BEGIN DATA SECTION
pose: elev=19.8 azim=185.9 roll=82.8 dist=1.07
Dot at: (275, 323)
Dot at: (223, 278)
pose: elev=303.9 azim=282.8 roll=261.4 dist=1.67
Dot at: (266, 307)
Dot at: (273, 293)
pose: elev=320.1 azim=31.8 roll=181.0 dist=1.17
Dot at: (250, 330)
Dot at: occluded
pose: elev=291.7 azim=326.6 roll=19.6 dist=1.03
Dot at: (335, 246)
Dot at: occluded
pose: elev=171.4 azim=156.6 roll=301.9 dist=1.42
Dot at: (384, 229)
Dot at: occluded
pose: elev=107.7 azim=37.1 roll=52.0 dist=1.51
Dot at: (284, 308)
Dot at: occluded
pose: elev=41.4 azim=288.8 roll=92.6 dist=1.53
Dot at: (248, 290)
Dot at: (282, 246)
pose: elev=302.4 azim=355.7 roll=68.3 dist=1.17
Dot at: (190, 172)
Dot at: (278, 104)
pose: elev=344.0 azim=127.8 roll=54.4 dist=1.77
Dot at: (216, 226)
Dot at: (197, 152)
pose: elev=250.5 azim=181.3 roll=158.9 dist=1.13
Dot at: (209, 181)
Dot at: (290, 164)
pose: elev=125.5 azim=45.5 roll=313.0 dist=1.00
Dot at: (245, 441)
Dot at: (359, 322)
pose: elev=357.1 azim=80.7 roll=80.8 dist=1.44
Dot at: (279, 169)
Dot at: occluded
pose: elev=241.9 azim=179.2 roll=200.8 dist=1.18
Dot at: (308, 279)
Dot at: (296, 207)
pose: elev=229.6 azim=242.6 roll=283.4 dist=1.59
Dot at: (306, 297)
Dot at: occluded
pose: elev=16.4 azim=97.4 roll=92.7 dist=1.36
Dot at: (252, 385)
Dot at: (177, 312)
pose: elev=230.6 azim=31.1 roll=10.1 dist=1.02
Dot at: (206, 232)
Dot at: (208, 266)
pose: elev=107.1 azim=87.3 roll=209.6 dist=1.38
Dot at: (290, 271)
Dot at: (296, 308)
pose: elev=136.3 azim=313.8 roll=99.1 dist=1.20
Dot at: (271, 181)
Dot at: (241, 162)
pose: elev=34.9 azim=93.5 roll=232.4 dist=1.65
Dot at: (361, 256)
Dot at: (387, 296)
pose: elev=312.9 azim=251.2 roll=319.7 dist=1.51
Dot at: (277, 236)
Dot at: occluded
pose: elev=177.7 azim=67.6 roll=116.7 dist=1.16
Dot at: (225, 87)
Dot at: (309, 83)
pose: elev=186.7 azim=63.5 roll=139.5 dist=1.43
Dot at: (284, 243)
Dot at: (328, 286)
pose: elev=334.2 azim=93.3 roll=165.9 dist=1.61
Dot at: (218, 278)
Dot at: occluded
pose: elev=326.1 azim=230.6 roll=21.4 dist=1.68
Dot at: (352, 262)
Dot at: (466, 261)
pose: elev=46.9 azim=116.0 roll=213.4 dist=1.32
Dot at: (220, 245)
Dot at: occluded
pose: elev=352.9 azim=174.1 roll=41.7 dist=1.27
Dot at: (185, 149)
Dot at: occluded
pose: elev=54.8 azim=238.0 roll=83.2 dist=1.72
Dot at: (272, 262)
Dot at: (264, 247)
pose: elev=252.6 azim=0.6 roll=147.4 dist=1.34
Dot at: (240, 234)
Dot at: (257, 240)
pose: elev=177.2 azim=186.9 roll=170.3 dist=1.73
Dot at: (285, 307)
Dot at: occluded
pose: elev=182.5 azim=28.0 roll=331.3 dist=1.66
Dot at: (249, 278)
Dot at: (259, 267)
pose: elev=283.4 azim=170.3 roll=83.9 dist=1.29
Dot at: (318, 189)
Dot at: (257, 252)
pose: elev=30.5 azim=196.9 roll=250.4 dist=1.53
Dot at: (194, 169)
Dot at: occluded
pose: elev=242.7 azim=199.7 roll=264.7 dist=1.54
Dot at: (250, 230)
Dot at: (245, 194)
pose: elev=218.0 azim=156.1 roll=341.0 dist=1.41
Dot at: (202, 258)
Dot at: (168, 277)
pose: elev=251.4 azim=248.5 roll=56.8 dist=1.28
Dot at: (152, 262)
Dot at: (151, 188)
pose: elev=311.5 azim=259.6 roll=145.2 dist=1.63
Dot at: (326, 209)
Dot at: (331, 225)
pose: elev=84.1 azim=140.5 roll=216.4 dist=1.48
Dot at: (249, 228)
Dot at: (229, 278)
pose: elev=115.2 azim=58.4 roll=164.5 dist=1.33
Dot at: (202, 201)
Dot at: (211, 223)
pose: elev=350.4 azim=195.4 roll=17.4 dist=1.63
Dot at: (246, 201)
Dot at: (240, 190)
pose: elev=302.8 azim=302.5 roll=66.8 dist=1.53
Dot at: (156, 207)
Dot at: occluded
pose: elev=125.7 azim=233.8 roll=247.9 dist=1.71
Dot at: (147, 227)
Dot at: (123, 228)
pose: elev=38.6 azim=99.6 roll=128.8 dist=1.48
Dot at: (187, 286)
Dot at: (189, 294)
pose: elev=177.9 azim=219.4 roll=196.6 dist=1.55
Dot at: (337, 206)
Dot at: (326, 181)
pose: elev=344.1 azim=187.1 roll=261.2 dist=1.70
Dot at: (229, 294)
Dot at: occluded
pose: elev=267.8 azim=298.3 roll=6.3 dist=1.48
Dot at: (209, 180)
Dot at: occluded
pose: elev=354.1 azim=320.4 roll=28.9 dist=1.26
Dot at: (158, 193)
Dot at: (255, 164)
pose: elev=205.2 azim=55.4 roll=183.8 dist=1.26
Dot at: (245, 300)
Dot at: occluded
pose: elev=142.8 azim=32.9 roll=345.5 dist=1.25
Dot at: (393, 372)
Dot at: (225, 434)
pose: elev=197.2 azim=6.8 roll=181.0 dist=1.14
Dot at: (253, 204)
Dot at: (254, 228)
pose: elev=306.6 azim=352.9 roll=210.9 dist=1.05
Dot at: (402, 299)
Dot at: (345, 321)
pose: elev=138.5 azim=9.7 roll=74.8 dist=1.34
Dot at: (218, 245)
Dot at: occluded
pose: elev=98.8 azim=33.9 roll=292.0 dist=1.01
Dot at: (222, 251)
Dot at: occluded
END DATA SECTION
* STATED TASK: Retype every one of the lines above with no changes.

* SOLVED PROBLEM:
pose: elev=19.8 azim=185.9 roll=82.8 dist=1.07
Dot at: (275, 323)
Dot at: (223, 278)
pose: elev=303.9 azim=282.8 roll=261.4 dist=1.67
Dot at: (266, 307)
Dot at: (273, 293)
pose: elev=320.1 azim=31.8 roll=181.0 dist=1.17
Dot at: (250, 330)
Dot at: occluded
pose: elev=291.7 azim=326.6 roll=19.6 dist=1.03
Dot at: (335, 246)
Dot at: occluded
pose: elev=171.4 azim=156.6 roll=301.9 dist=1.42
Dot at: (384, 229)
Dot at: occluded
pose: elev=107.7 azim=37.1 roll=52.0 dist=1.51
Dot at: (284, 308)
Dot at: occluded
pose: elev=41.4 azim=288.8 roll=92.6 dist=1.53
Dot at: (248, 290)
Dot at: (282, 246)
pose: elev=302.4 azim=355.7 roll=68.3 dist=1.17
Dot at: (190, 172)
Dot at: (278, 104)
pose: elev=344.0 azim=127.8 roll=54.4 dist=1.77
Dot at: (216, 226)
Dot at: (197, 152)
pose: elev=250.5 azim=181.3 roll=158.9 dist=1.13
Dot at: (209, 181)
Dot at: (290, 164)
pose: elev=125.5 azim=45.5 roll=313.0 dist=1.00
Dot at: (245, 441)
Dot at: (359, 322)
pose: elev=357.1 azim=80.7 roll=80.8 dist=1.44
Dot at: (279, 169)
Dot at: occluded
pose: elev=241.9 azim=179.2 roll=200.8 dist=1.18
Dot at: (308, 279)
Dot at: (296, 207)
pose: elev=229.6 azim=242.6 roll=283.4 dist=1.59
Dot at: (306, 297)
Dot at: occluded
pose: elev=16.4 azim=97.4 roll=92.7 dist=1.36
Dot at: (252, 385)
Dot at: (177, 312)
pose: elev=230.6 azim=31.1 roll=10.1 dist=1.02
Dot at: (206, 232)
Dot at: (208, 266)
pose: elev=107.1 azim=87.3 roll=209.6 dist=1.38
Dot at: (290, 271)
Dot at: (296, 308)
pose: elev=136.3 azim=313.8 roll=99.1 dist=1.20
Dot at: (271, 181)
Dot at: (241, 162)
pose: elev=34.9 azim=93.5 roll=232.4 dist=1.65
Dot at: (361, 256)
Dot at: (387, 296)
pose: elev=312.9 azim=251.2 roll=319.7 dist=1.51
Dot at: (277, 236)
Dot at: occluded
pose: elev=177.7 azim=67.6 roll=116.7 dist=1.16
Dot at: (225, 87)
Dot at: (309, 83)
pose: elev=186.7 azim=63.5 roll=139.5 dist=1.43
Dot at: (284, 243)
Dot at: (328, 286)
pose: elev=334.2 azim=93.3 roll=165.9 dist=1.61
Dot at: (218, 278)
Dot at: occluded
pose: elev=326.1 azim=230.6 roll=21.4 dist=1.68
Dot at: (352, 262)
Dot at: (466, 261)
pose: elev=46.9 azim=116.0 roll=213.4 dist=1.32
Dot at: (220, 245)
Dot at: occluded
pose: elev=352.9 azim=174.1 roll=41.7 dist=1.27
Dot at: (185, 149)
Dot at: occluded
pose: elev=54.8 azim=238.0 roll=83.2 dist=1.72
Dot at: (272, 262)
Dot at: (264, 247)
pose: elev=252.6 azim=0.6 roll=147.4 dist=1.34
Dot at: (240, 234)
Dot at: (257, 240)
pose: elev=177.2 azim=186.9 roll=170.3 dist=1.73
Dot at: (285, 307)
Dot at: occluded
pose: elev=182.5 azim=28.0 roll=331.3 dist=1.66
Dot at: (249, 278)
Dot at: (259, 267)
pose: elev=283.4 azim=170.3 roll=83.9 dist=1.29
Dot at: (318, 189)
Dot at: (257, 252)
pose: elev=30.5 azim=196.9 roll=250.4 dist=1.53
Dot at: (194, 169)
Dot at: occluded
pose: elev=242.7 azim=199.7 roll=264.7 dist=1.54
Dot at: (250, 230)
Dot at: (245, 194)
pose: elev=218.0 azim=156.1 roll=341.0 dist=1.41
Dot at: (202, 258)
Dot at: (168, 277)
pose: elev=251.4 azim=248.5 roll=56.8 dist=1.28
Dot at: (152, 262)
Dot at: (151, 188)
pose: elev=311.5 azim=259.6 roll=145.2 dist=1.63
Dot at: (326, 209)
Dot at: (331, 225)
pose: elev=84.1 azim=140.5 roll=216.4 dist=1.48
Dot at: (249, 228)
Dot at: (229, 278)
pose: elev=115.2 azim=58.4 roll=164.5 dist=1.33
Dot at: (202, 201)
Dot at: (211, 223)
pose: elev=350.4 azim=195.4 roll=17.4 dist=1.63
Dot at: (246, 201)
Dot at: (240, 190)
pose: elev=302.8 azim=302.5 roll=66.8 dist=1.53
Dot at: (156, 207)
Dot at: occluded
pose: elev=125.7 azim=233.8 roll=247.9 dist=1.71
Dot at: (147, 227)
Dot at: (123, 228)
pose: elev=38.6 azim=99.6 roll=128.8 dist=1.48
Dot at: (187, 286)
Dot at: (189, 294)
pose: elev=177.9 azim=219.4 roll=196.6 dist=1.55
Dot at: (337, 206)
Dot at: (326, 181)
pose: elev=344.1 azim=187.1 roll=261.2 dist=1.70
Dot at: (229, 294)
Dot at: occluded
pose: elev=267.8 azim=298.3 roll=6.3 dist=1.48
Dot at: (209, 180)
Dot at: occluded
pose: elev=354.1 azim=320.4 roll=28.9 dist=1.26
Dot at: (158, 193)
Dot at: (255, 164)
pose: elev=205.2 azim=55.4 roll=183.8 dist=1.26
Dot at: (245, 300)
Dot at: occluded
pose: elev=142.8 azim=32.9 roll=345.5 dist=1.25
Dot at: (393, 372)
Dot at: (225, 434)
pose: elev=197.2 azim=6.8 roll=181.0 dist=1.14
Dot at: (253, 204)
Dot at: (254, 228)
pose: elev=306.6 azim=352.9 roll=210.9 dist=1.05
Dot at: (402, 299)
Dot at: (345, 321)
pose: elev=138.5 azim=9.7 roll=74.8 dist=1.34
Dot at: (218, 245)
Dot at: occluded
pose: elev=98.8 azim=33.9 roll=292.0 dist=1.01
Dot at: (222, 251)
Dot at: occluded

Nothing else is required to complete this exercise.